→ Exercise details: Can you pull out each line of the data below that includes the word "wide"?

##### Entries shown

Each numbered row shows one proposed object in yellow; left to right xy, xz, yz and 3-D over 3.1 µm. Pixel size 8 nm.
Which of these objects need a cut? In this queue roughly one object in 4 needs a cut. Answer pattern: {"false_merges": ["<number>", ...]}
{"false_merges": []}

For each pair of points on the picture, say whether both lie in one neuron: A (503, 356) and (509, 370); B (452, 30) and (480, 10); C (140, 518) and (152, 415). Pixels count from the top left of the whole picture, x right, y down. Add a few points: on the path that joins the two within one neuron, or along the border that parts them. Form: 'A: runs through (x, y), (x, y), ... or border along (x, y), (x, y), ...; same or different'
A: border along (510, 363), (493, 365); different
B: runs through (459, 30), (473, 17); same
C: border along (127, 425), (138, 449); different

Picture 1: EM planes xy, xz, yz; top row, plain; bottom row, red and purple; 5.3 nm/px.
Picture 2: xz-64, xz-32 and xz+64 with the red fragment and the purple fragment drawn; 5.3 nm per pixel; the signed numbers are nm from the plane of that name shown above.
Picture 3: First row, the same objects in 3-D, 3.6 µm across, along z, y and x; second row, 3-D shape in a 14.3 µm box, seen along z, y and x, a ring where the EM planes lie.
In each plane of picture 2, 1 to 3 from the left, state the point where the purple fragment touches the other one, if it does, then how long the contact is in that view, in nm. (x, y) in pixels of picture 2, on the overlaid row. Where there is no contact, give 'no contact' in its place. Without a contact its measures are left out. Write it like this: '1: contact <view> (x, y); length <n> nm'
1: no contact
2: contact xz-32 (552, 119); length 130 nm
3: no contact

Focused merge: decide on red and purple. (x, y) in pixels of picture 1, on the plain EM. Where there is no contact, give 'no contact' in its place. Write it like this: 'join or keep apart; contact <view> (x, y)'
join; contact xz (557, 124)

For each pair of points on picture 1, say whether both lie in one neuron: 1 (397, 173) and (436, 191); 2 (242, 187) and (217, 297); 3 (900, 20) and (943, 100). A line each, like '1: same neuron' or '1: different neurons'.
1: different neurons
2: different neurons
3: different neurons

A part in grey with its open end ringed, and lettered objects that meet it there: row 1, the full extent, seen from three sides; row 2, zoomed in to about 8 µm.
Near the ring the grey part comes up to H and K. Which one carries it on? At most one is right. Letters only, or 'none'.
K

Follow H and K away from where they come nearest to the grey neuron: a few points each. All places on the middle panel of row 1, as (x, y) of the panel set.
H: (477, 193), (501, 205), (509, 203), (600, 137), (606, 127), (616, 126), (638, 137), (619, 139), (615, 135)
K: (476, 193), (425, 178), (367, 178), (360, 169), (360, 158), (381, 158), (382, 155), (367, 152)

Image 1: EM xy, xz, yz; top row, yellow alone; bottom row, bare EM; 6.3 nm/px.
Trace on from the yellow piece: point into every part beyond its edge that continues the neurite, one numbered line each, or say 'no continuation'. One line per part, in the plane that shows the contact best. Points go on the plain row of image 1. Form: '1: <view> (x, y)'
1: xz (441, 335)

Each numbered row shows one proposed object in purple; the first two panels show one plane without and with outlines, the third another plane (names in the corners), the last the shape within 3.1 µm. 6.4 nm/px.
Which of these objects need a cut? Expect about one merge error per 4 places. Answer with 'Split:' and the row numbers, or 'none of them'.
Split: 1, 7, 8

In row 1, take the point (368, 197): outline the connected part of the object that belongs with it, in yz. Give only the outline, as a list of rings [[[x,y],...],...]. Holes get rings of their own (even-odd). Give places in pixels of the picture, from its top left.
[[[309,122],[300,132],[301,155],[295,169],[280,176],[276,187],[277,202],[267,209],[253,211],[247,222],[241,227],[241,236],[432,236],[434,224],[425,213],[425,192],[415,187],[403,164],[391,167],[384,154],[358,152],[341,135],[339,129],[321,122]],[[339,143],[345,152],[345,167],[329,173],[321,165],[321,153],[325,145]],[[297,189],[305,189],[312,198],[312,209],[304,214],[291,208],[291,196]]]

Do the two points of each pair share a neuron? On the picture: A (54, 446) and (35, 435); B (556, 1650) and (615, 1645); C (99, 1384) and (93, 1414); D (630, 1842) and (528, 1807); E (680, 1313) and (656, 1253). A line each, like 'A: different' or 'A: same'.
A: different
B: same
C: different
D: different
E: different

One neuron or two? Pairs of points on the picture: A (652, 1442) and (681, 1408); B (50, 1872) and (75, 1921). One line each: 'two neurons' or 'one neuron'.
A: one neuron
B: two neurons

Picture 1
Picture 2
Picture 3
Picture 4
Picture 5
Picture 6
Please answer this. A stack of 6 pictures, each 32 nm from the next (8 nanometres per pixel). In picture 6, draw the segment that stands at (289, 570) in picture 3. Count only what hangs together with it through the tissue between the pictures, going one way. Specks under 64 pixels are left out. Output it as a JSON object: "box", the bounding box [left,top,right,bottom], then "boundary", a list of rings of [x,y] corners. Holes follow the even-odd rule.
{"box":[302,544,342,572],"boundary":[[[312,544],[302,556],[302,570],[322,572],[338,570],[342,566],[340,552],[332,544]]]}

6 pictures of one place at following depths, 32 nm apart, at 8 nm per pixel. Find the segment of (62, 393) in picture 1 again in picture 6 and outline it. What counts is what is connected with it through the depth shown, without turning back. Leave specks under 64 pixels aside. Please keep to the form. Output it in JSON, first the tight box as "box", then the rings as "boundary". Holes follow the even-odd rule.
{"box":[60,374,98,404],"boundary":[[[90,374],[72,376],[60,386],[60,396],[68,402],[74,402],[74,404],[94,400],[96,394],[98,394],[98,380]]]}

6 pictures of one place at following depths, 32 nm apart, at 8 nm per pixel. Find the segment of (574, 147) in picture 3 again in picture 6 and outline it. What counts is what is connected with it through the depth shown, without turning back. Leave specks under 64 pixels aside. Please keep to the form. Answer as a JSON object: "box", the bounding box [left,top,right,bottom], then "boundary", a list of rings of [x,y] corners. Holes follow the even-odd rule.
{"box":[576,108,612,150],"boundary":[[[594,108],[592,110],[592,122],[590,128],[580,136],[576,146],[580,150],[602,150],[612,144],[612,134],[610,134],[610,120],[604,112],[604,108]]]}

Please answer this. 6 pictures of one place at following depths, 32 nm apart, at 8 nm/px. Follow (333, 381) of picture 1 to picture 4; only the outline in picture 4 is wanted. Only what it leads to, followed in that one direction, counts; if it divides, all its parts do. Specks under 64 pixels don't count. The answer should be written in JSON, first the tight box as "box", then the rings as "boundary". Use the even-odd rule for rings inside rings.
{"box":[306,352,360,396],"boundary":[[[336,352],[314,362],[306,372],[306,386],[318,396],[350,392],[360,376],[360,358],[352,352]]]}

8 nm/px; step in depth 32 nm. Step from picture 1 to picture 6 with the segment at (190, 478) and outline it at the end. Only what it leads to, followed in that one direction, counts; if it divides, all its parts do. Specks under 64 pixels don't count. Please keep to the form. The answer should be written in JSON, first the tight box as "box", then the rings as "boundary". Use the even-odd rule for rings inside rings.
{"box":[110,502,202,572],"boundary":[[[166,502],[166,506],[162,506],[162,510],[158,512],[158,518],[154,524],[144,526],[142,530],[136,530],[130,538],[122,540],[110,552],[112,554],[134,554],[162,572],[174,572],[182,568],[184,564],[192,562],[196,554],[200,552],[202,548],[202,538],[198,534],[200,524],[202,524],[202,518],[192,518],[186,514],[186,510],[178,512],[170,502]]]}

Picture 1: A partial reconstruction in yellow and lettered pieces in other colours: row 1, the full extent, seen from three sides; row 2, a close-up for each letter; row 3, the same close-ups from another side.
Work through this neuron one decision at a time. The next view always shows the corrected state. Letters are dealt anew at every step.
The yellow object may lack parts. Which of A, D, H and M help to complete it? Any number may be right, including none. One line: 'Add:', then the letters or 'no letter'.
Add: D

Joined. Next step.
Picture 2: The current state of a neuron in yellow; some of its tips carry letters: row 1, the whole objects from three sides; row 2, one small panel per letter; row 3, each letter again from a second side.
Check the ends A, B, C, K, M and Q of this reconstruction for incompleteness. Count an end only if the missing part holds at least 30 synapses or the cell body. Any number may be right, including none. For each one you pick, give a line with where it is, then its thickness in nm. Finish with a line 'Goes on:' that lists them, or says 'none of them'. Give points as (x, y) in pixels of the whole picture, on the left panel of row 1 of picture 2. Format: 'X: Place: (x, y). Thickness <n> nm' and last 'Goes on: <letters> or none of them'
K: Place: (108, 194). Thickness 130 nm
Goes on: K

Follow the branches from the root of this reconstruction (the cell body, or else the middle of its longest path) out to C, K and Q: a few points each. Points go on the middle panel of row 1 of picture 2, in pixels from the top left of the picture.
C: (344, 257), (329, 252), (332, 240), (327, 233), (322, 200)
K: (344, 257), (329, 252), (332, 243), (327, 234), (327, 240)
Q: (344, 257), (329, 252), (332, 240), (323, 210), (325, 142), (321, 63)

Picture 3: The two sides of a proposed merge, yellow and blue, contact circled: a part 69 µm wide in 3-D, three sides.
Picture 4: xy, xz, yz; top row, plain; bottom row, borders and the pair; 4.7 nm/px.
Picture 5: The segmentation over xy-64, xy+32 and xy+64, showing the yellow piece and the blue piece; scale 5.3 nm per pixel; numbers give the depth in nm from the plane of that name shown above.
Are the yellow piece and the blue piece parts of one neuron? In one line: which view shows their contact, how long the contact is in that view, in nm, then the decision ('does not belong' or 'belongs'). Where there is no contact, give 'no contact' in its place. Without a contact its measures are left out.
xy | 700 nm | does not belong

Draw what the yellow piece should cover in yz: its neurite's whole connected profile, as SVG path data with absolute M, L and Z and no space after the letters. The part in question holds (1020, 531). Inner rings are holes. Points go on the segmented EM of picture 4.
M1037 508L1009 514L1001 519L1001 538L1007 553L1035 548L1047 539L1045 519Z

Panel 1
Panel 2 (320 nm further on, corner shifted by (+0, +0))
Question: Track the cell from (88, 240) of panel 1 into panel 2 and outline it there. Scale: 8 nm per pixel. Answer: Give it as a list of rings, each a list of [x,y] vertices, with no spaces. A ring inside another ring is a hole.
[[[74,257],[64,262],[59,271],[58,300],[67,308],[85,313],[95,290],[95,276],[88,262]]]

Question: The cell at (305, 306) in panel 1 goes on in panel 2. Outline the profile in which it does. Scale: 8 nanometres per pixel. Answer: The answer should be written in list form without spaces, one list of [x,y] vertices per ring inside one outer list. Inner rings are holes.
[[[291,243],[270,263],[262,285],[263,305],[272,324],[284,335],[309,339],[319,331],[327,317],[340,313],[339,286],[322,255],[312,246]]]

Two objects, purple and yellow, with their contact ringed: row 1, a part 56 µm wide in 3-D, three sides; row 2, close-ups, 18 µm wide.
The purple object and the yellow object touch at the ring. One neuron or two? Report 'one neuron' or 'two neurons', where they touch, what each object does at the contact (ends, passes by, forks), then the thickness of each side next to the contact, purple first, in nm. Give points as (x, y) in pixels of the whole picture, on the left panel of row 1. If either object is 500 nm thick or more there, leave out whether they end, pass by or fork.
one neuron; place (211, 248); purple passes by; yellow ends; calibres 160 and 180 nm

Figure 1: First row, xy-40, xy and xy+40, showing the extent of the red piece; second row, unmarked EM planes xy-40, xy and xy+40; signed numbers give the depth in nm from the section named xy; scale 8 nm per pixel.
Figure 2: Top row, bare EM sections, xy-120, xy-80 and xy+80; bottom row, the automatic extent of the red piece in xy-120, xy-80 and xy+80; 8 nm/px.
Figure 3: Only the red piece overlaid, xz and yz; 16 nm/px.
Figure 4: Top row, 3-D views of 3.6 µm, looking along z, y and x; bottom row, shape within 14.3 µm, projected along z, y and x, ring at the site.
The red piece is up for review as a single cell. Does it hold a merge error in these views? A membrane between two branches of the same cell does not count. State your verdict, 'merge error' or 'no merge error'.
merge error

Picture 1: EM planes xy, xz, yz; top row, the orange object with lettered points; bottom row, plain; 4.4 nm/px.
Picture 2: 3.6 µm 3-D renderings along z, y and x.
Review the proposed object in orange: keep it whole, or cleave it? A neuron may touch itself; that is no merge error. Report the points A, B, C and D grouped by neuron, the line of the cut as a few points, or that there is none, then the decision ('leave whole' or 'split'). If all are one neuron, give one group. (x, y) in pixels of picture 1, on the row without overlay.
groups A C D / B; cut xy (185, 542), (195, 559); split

##########

→ Exercise response:
Picture 3: The two sides of a proposed merge, yellow and blue, contact circled: a part 69 µm wide in 3-D, three sides.
Two objects, purple and yellow, with their contact ringed: row 1, a part 56 µm wide in 3-D, three sides; row 2, close-ups, 18 µm wide.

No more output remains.